Stated task :: Please reproduce the lines below word for word, leaving out the pictures.
[Start of Material to process]
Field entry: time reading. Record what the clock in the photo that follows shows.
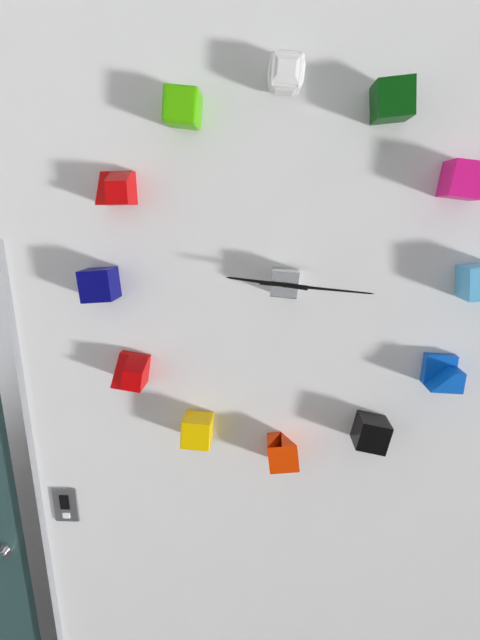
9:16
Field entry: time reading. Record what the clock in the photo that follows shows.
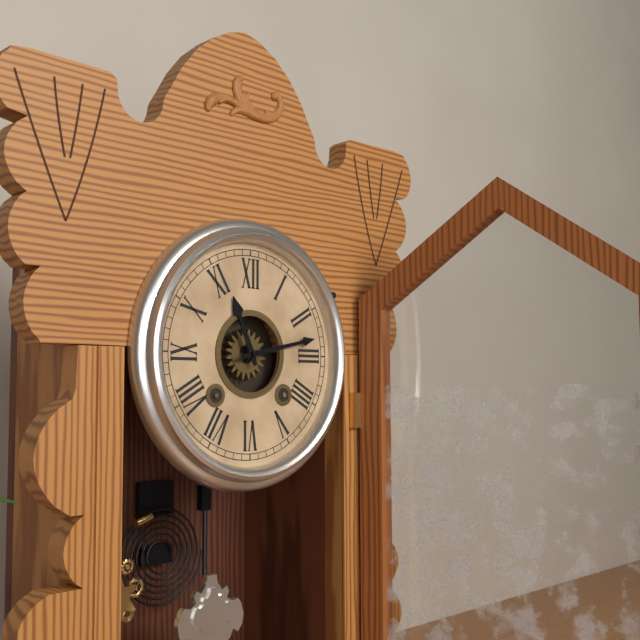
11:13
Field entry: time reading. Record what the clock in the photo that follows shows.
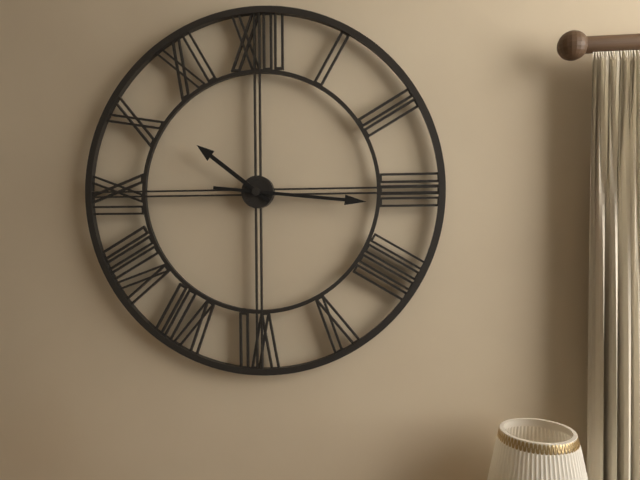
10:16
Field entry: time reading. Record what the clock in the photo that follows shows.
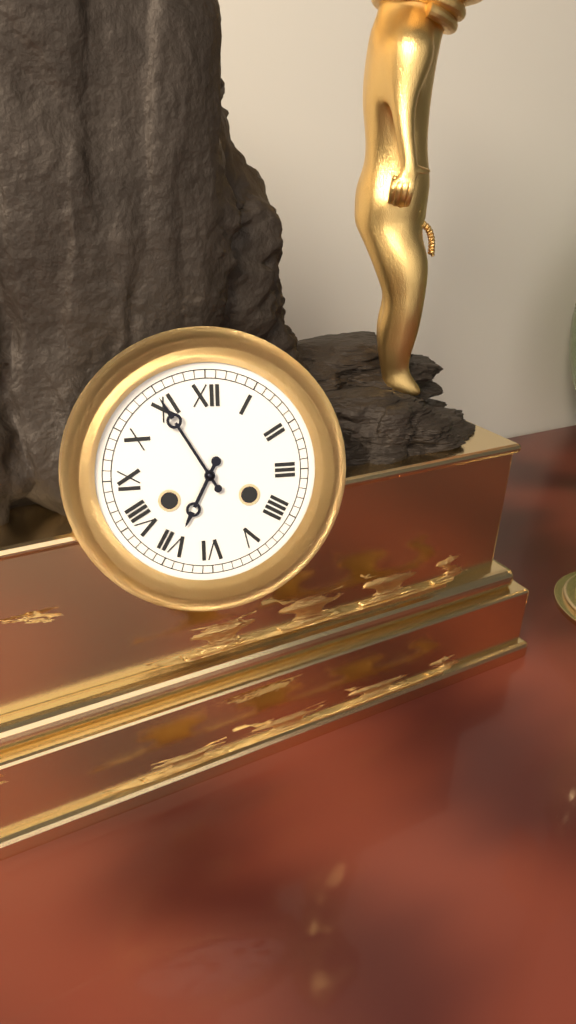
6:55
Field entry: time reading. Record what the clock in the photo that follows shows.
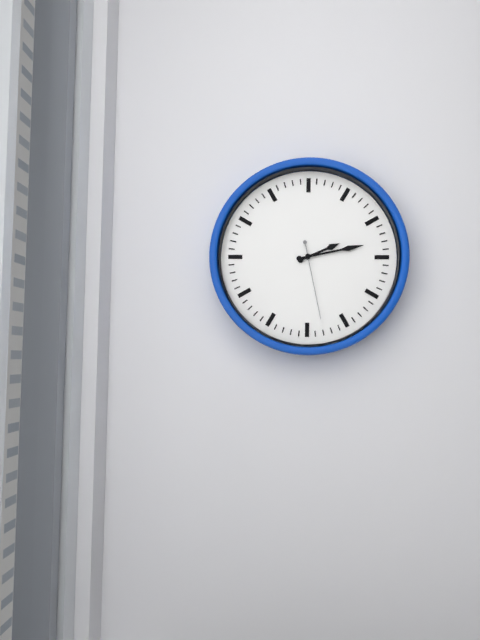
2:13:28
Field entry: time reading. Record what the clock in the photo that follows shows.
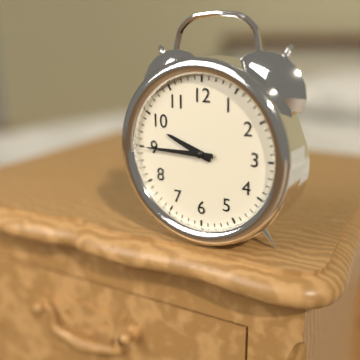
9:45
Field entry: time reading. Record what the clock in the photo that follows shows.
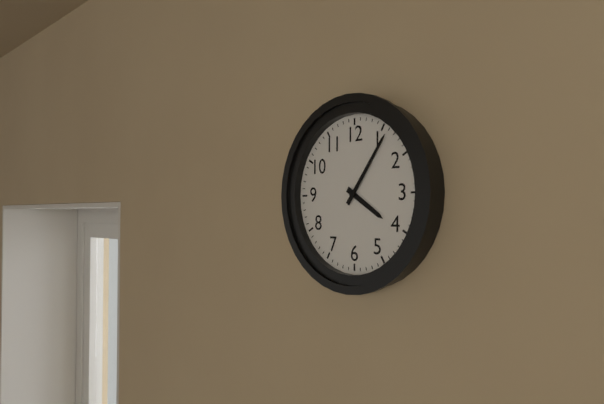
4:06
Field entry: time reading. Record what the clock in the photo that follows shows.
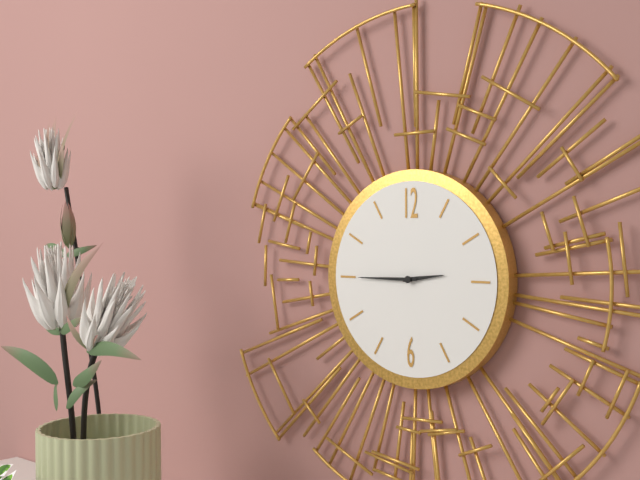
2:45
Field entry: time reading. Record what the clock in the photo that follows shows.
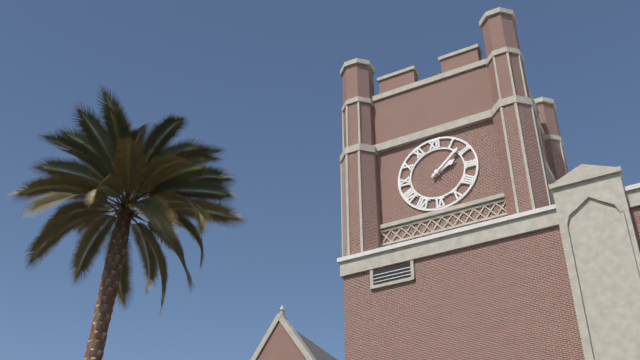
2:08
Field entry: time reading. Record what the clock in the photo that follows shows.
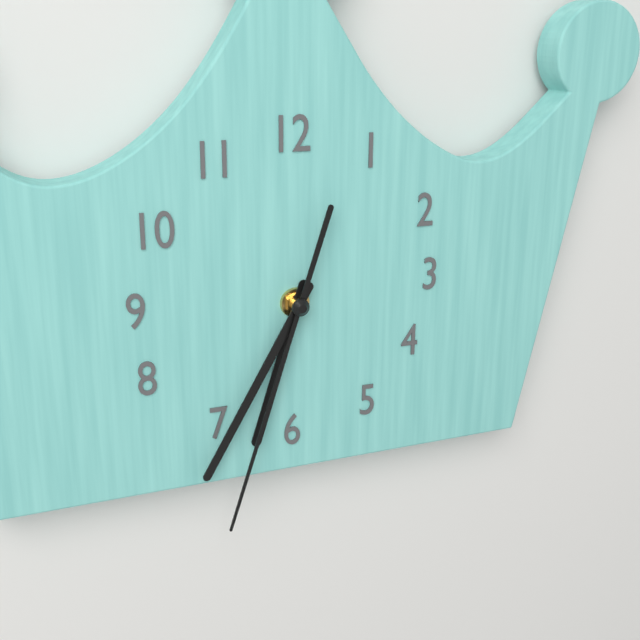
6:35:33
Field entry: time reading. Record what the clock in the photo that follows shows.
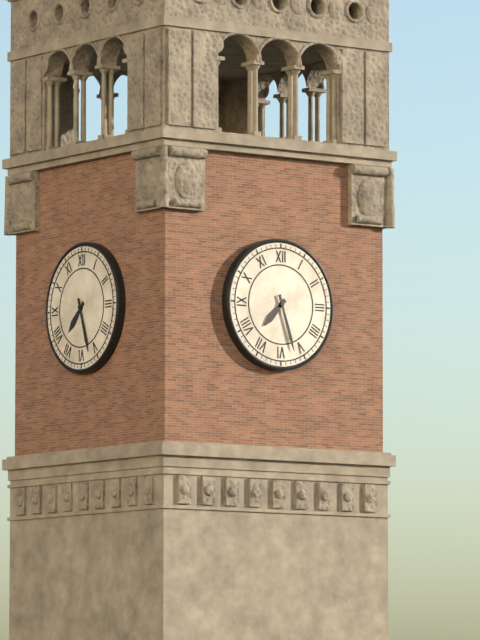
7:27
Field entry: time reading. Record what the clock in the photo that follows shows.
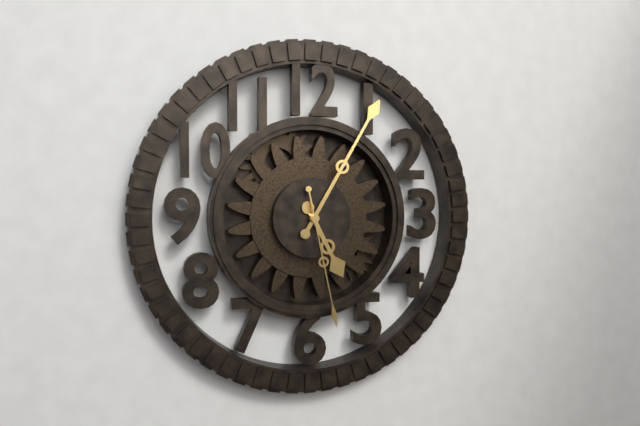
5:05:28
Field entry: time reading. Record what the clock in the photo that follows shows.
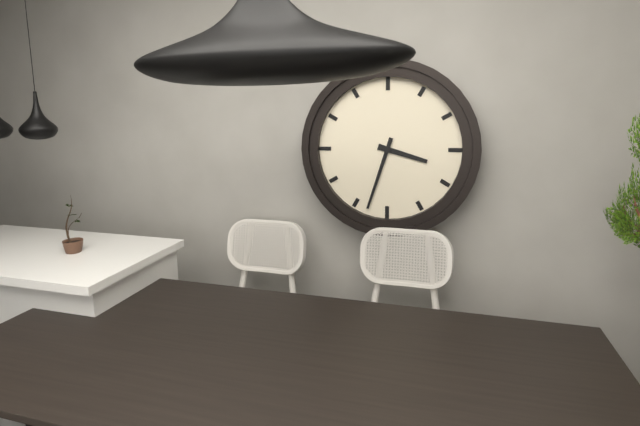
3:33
[End of Material to process]
Answer for this exercise ::
Field entry: time reading. Record what the clock in the photo that follows shows.
9:16
Field entry: time reading. Record what the clock in the photo that follows shows.
11:13
Field entry: time reading. Record what the clock in the photo that follows shows.
10:16
Field entry: time reading. Record what the clock in the photo that follows shows.
6:55
Field entry: time reading. Record what the clock in the photo that follows shows.
2:13:28
Field entry: time reading. Record what the clock in the photo that follows shows.
9:45
Field entry: time reading. Record what the clock in the photo that follows shows.
4:06
Field entry: time reading. Record what the clock in the photo that follows shows.
2:45
Field entry: time reading. Record what the clock in the photo that follows shows.
2:08
Field entry: time reading. Record what the clock in the photo that follows shows.
6:35:33
Field entry: time reading. Record what the clock in the photo that follows shows.
7:27
Field entry: time reading. Record what the clock in the photo that follows shows.
5:05:28
Field entry: time reading. Record what the clock in the photo that follows shows.
3:33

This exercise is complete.